Wwgsw_3Credit: Erec Brehmer

On the other hand, many filmmakers approached me and gave me helpful feedback. The desire to see myself and Angi treated as cinematic characters and to give the film a relevance beyond my personal fate through reflection and outside view. The advice to "interrogate my material more."

So I started editing the film all over again, creating a completely different film with the narrative I now accepted as my truth. Many new, dramaturgical sections emerged that subtly address issues and questions that many grieving people experience. The dramaturgy of the film authentically depicts my mourning process, which is not working through "stages of grief," but an alternation between "preserving the old" and "opening up to the new."

As in grief, in the beginning, the desire to preserve, the flashbacks to Angi and who we were, predominates in the film. But as the narration progresses, opening up gains the upper hand, until Angi doesn't appear at all in the last minutes of the film. And yet she is still palpable in every frame.

Wwgsw_8Credit: Erec Brehmer

The finished film Who We Will Have Been had its premiere at the renowned DOK.fest Munich 2021. And soon, as incredible as it still sounds to me, it will also have its international premiere at the Hot Docs Documentary Festival in Toronto in May 2022, in the "International Spectrum" program. I am already incredibly excited and also nervous about how an international audience will react to our story.

Supported by numerous bereavement foundations, I will present the film in German cinemas in the summer of 2022 on a long cinema tour. There I want to engage with the audiences about grief, about Angi, and all the precious little moments of everyday life. The money raised by the film will be donated in its entirety.

I wish I never had to make this film. And yet I am glad and grateful that it exists.
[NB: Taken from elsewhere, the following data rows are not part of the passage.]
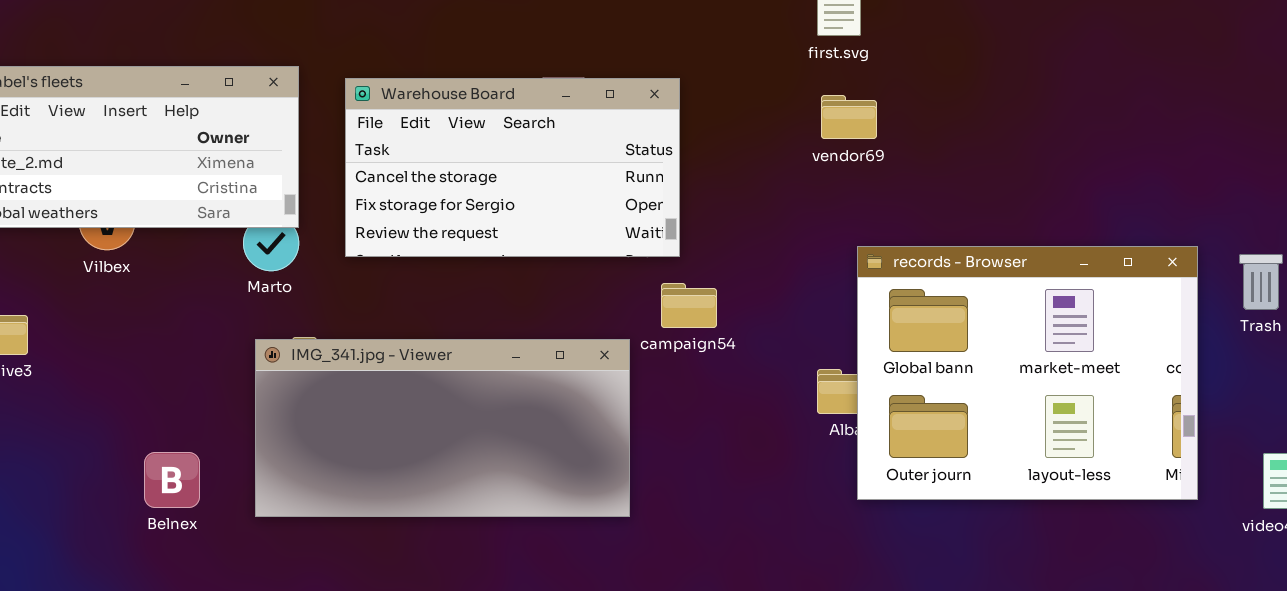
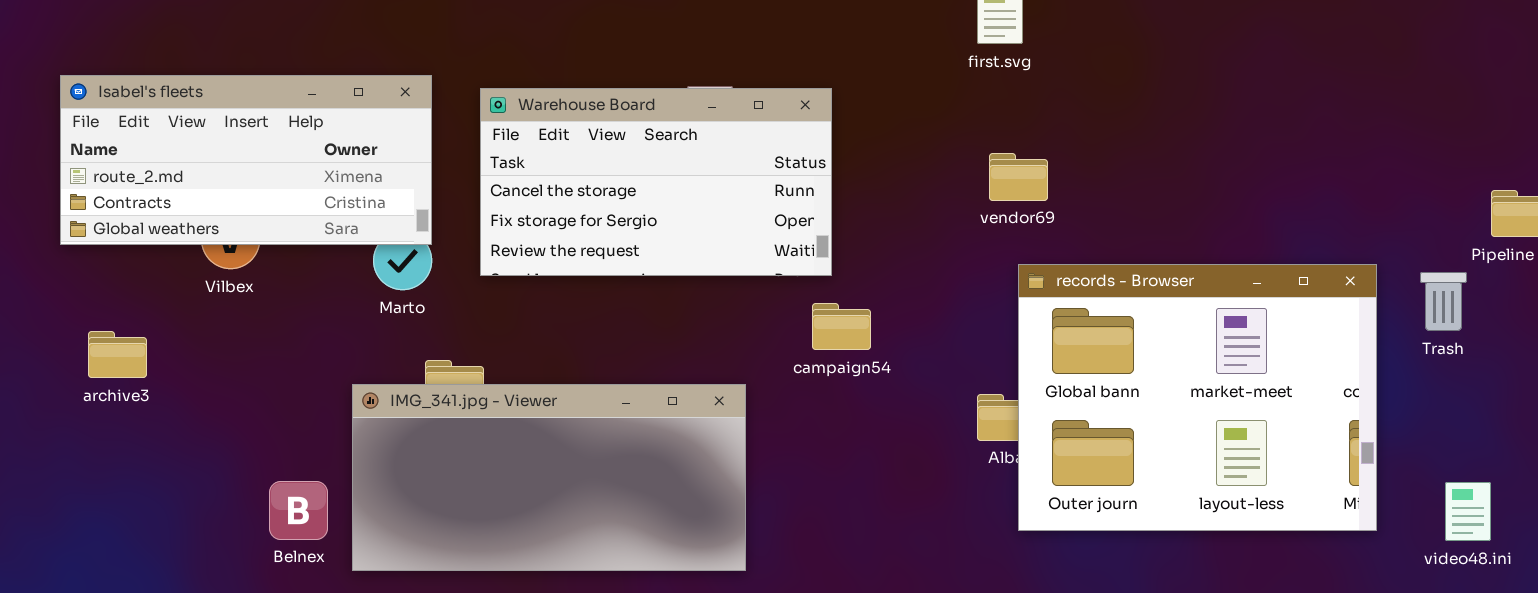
vendor69: [821,95,877,139] -> [989,153,1048,201], moved
IMG_341.jpg - Viewer: [255,339,630,517] -> [352,384,746,571], moved

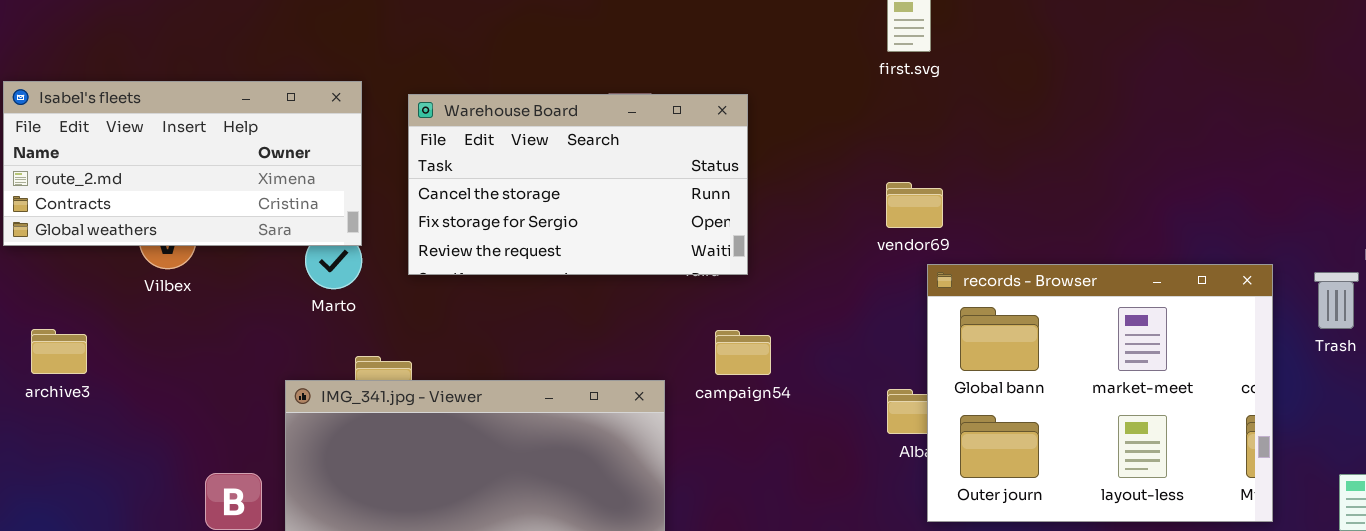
vendor69: [989,153,1048,201] -> [886,182,943,228], moved
campaign54: [812,303,871,350] -> [715,330,771,375], moved

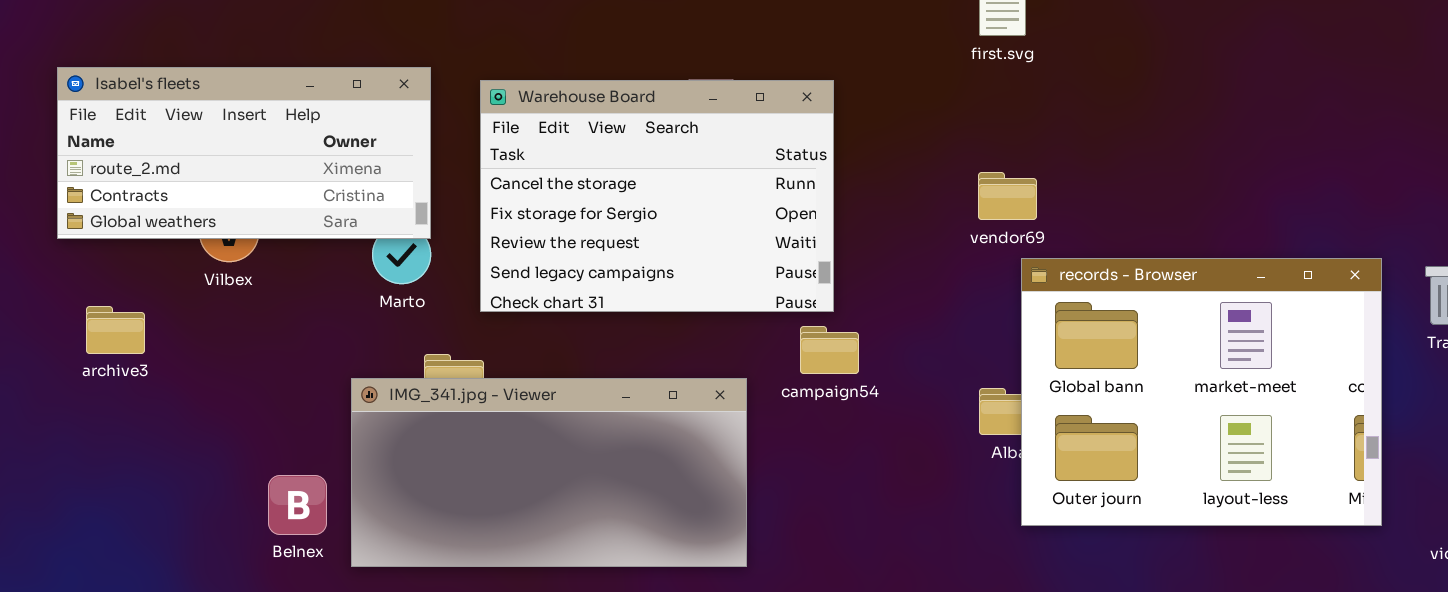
Warehouse Board: [408,94,748,275] -> [480,80,834,312], resized
archive3: [31,329,87,374] -> [86,306,145,354], moved

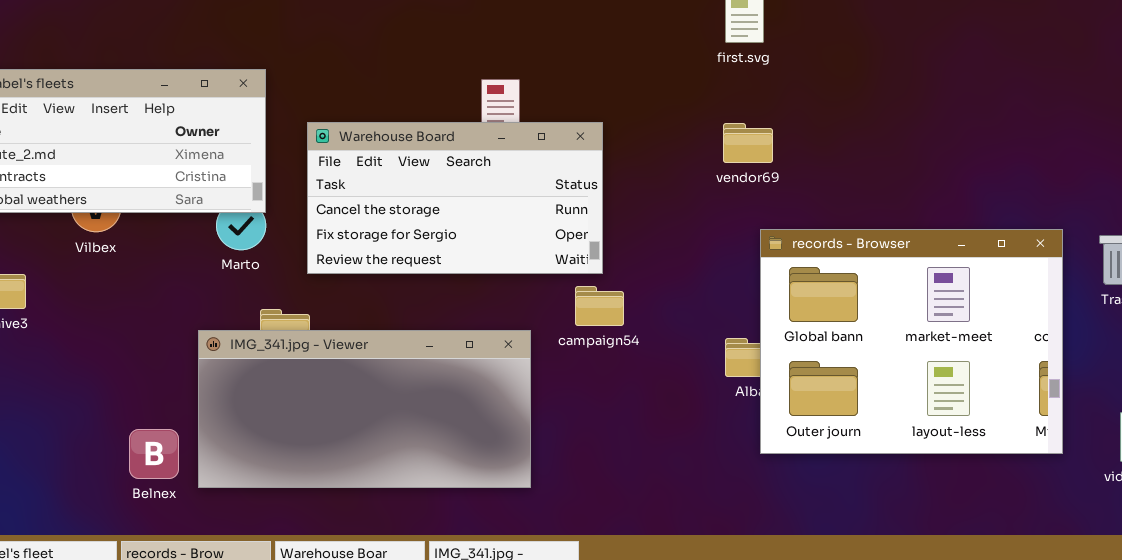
Warehouse Board: [480,80,834,312] -> [307,122,603,274], resized
vendor69: [978,172,1037,220] -> [723,123,773,163], moved
Belnex: [268,475,327,535] -> [129,429,179,479], moved

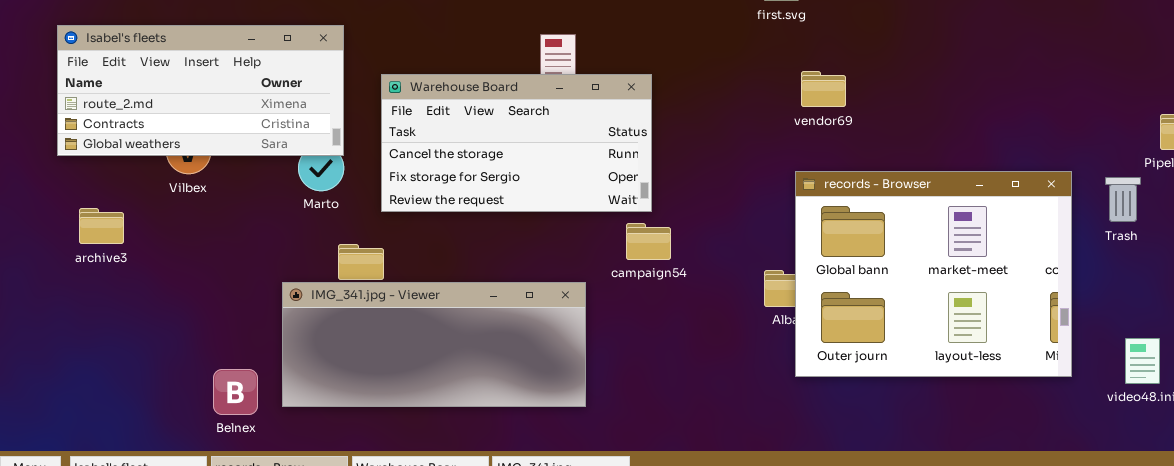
vendor69: [723,123,773,163] -> [801,71,846,107], moved
IMG_341.jpg - Viewer: [198,330,531,488] -> [282,282,586,407], resized
Belnex: [129,429,179,479] -> [213,369,258,415], moved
That it gives me the opportunity to revisit Angi from time to time. That it can help other people to feel less alone in their grief. And that through the film I can introduce the rest of the world to one of the most beautiful people I have ever met.

Erec Brehmer is a German director, born in 1987. He studied directing at the University of Television and Film in Munich, graduating with the feature-length comedy La Palma in 2018. It was the first film to be shown in German cinemas after the first coronavirus lockdown and was subsequently bought by Netflix Germany.

Erec is a participant of various talent development programs such as "ZFF Academy" (Zurich Film Festival 2020) and "Berlinale Talents" (Berlinale 2021) and works on new documentaries as well as feature films.